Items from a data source

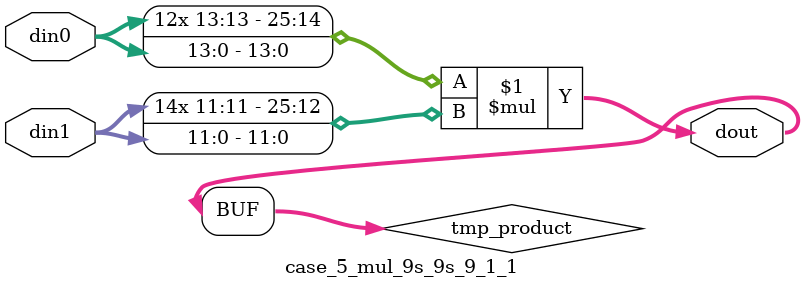
<source format=v>

`timescale 1 ns / 1 ps

 module case_5_mul_9s_9s_9_1_1(din0, din1, dout);
parameter ID = 1;
parameter NUM_STAGE = 0;
parameter din0_WIDTH = 14;
parameter din1_WIDTH = 12;
parameter dout_WIDTH = 26;

input [din0_WIDTH - 1 : 0] din0; 
input [din1_WIDTH - 1 : 0] din1; 
output [dout_WIDTH - 1 : 0] dout;

wire signed [dout_WIDTH - 1 : 0] tmp_product;



























assign tmp_product = $signed(din0) * $signed(din1);








assign dout = tmp_product;





















endmodule

</source>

▸ **What you need to do**
Copy each line of the records above exactly as written. Do not carry over any picture.

▸ **Response box**
<source format=v>

`timescale 1 ns / 1 ps

 module case_5_mul_9s_9s_9_1_1(din0, din1, dout);
parameter ID = 1;
parameter NUM_STAGE = 0;
parameter din0_WIDTH = 14;
parameter din1_WIDTH = 12;
parameter dout_WIDTH = 26;

input [din0_WIDTH - 1 : 0] din0; 
input [din1_WIDTH - 1 : 0] din1; 
output [dout_WIDTH - 1 : 0] dout;

wire signed [dout_WIDTH - 1 : 0] tmp_product;



























assign tmp_product = $signed(din0) * $signed(din1);








assign dout = tmp_product;





















endmodule

</source>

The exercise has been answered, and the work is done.